Saat semua  tamu sudah pulang dan ia telah usai mengimamiku menunaikan sholat sunnah dua rakaat pertama kali dalam hidup kami aku sodorkan padanya sepucuk surat.

“Apa ini?”

“Baca aja dulu..” Ku tekan suaraku agar terdengar baik-baik saja.

Ia terlihat membaca surat itu berkali-kali. Ketika aku berikan pulpen untuk menandatanganinya, ia menatapku tak percaya.

“Untuk apa?”

“Aku sadar, poligami adalah bagian tak terpisahkan dari syariat agama yang kita anut. Aku juga tak mungkin membencinya karena Rasulku juga melakukannya. Tapi, aku memiliki batas kemampuan. Batas iman mungkin tepatnya…” Aku mencari udara..

“Aku takut, saat suatu hari nanti, kenyataan mengharuskan kamu mengambil jalan untuk melakukan syariat ini, aku tidak sanggup memberikannya karena besarnya ketergantunganku padamu. Maka, saat ini aku berikan ini untukmu…”

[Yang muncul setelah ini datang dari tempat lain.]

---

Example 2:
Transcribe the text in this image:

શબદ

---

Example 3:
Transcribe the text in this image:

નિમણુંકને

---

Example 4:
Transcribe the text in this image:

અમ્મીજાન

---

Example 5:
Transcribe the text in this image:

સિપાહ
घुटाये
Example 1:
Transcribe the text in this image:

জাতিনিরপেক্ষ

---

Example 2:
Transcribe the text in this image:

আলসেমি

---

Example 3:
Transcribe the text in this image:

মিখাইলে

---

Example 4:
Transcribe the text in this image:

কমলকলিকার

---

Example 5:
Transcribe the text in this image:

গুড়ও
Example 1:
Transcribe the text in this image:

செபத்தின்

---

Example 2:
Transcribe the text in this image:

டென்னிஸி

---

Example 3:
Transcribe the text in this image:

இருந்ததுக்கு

Ia memotong penjelasanku dengan dekapannya. Dekapan pertama dari  seorang lelaki seumur hidupku. Aneh. Tapi, aku nyaman disana.

“Kamu mau tahu apa yang akan aku lakukan dengan kertas ini?” tanyanya

“Jika kau menyobeknya, kamu tidak akan mendapatkannya lagi  seumur hidupku…” Dan ia merobek surat izin poligami itu hingga kecil-kecil..

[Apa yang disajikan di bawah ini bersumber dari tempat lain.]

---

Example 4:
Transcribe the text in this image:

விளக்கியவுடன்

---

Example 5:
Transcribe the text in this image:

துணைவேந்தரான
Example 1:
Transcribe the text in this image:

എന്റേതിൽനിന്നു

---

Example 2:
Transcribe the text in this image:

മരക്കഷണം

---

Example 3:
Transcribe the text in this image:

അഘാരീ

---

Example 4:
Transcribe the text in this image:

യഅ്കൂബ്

“Aku tidak akan pernah memerlukan surat itu. Seumur hidupku. Yang aku inginkan hanya kamu.”  Ia menatapku dengan tatapan yang tak mampu aku pahami.

Tak lama, aku mendengar isaknya. Aku lihat bening itu jatuh, untuk pertama kalinya aku melihat air mata seorang lelaki tumpah untukku. Dalam kesungguhannya.

Allah Sebaik-baiknya Pengatur. Dia telah membayar lunas setiap detik penantianku..  Lelaki sabar nan lembut ini adalah jawaban atas seluruh doaku.

Maka, ni’mat Tuhanmu yang manakah yang kamu dustakan?